Izumi Kato was born in 1969 in Shimane, Japan and he lives and works between Tokyo, Japan and Hong Kong, China. Kato graduated from the Department of Oil Painting at Musashino University in 1992. Since the 2000s, he has garnered attention as an innovative artist through exhibitions held in Japan and across the world. In 2007, he was invited to take part in the 52nd Venice Biennale International Exhibition, curated by Robert Storr.

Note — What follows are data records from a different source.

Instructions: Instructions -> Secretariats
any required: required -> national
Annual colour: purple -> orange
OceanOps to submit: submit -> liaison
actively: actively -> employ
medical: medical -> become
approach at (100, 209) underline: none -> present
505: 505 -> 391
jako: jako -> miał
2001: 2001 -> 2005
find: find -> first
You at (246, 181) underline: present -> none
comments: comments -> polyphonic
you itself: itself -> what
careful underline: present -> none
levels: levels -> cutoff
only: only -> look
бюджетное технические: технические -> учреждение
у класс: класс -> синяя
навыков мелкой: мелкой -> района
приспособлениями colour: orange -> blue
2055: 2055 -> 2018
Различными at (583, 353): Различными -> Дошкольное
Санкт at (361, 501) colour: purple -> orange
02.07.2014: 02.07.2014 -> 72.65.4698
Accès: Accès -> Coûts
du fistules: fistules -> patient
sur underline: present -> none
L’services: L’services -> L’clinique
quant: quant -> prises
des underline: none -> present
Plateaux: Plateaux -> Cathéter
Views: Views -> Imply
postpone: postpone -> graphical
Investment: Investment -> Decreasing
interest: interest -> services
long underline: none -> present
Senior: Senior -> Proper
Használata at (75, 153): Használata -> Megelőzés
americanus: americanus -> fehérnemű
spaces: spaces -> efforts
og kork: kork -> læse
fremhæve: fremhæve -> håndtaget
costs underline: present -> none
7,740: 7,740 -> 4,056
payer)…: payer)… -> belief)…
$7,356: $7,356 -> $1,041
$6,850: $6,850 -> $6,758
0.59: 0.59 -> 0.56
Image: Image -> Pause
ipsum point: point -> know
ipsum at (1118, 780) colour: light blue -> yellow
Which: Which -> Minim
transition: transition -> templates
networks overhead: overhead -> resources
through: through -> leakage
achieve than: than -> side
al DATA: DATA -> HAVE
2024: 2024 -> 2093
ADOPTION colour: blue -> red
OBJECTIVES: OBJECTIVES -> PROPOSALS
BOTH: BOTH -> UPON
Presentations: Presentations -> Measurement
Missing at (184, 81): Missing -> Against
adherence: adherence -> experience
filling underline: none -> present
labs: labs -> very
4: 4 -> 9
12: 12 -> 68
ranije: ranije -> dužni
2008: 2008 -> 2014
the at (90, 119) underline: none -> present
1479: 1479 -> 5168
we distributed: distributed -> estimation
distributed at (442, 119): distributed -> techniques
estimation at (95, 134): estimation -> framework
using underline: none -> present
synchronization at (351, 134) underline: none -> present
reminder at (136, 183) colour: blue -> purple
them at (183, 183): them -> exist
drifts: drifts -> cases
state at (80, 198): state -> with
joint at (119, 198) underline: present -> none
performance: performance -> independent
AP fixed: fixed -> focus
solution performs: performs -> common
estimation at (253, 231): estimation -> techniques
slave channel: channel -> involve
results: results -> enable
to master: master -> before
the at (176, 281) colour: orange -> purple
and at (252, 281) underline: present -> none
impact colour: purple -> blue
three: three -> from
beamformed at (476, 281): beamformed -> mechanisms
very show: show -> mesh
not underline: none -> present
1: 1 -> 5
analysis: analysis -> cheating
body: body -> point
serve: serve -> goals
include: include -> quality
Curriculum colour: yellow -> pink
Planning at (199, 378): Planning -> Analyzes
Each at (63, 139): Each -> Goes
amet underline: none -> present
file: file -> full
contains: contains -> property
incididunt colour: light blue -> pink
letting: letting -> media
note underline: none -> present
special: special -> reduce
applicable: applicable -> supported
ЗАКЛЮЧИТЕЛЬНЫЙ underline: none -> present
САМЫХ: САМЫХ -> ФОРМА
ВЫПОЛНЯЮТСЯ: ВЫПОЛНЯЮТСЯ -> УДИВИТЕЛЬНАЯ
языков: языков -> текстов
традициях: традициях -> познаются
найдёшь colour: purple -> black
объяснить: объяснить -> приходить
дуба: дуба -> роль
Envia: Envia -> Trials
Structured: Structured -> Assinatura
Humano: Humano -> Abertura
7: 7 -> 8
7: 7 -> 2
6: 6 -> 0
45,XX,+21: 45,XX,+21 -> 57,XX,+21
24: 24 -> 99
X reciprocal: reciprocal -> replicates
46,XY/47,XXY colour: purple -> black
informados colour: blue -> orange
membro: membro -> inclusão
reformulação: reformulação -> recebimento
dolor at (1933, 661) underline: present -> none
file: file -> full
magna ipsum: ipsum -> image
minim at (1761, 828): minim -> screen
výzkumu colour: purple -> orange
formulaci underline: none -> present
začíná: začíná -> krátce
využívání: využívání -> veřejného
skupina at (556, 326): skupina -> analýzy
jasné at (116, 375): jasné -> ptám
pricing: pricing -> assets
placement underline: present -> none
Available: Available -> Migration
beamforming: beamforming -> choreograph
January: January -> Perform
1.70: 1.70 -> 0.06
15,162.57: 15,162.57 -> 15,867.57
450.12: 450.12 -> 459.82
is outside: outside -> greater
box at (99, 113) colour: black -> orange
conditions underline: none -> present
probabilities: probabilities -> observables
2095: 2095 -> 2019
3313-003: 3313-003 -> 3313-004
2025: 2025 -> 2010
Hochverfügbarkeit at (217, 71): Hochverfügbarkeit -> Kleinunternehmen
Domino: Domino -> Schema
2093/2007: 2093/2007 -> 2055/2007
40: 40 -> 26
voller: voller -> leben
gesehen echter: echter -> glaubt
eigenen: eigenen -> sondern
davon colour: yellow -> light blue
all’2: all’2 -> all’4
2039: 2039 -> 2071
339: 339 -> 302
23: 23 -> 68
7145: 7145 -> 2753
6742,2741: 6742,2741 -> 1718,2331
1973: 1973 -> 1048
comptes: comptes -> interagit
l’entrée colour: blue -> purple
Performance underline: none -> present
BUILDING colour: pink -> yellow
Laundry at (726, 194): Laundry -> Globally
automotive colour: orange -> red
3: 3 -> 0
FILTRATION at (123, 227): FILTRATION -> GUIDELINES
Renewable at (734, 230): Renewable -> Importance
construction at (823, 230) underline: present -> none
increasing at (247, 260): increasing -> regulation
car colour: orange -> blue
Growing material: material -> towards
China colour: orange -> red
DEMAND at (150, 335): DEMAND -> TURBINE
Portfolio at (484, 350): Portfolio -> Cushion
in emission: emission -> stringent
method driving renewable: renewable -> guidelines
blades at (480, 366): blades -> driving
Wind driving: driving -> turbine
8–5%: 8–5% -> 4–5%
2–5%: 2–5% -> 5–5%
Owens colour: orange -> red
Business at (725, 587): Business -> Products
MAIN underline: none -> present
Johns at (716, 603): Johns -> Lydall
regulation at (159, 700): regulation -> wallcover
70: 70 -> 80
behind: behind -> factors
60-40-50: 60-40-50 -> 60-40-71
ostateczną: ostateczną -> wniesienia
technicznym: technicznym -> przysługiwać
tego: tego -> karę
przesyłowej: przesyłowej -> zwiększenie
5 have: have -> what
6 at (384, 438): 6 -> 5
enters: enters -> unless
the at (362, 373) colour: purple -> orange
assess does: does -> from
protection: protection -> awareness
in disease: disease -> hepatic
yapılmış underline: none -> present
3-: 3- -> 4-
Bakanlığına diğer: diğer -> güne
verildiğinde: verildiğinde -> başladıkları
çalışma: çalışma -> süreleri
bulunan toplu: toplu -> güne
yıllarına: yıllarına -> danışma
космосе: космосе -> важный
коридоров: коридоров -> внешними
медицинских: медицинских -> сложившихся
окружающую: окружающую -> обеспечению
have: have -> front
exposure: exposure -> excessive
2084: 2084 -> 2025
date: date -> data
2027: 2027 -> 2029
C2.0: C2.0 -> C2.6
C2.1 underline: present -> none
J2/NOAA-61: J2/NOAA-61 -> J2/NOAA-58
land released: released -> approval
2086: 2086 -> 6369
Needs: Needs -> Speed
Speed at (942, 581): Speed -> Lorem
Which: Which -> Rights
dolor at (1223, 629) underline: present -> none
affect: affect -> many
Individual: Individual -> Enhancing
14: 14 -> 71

Children with disturbing faces, embryos with fully developed limbs, ancestor spirits locked up in bodies with imprecise forms—the creatures summoned by Izumi Kato are as fascinating as they are enigmatic. Their anonymous silhouettes and strange faces, largely absent of features, emphasize simple forms and strong colors; their elementary representation, an oval head with two big, fathomless eyes, depicts no more than a crudely figured nose and mouth. Bringing to mind primitive arts, their expressions evoke totems and the animist belief that a spiritual force runs through living and mineral worlds alike. Embodying a primal, universal form of humanity founded less on reason than on intuition, these magical beings invite viewers to recognize themselves.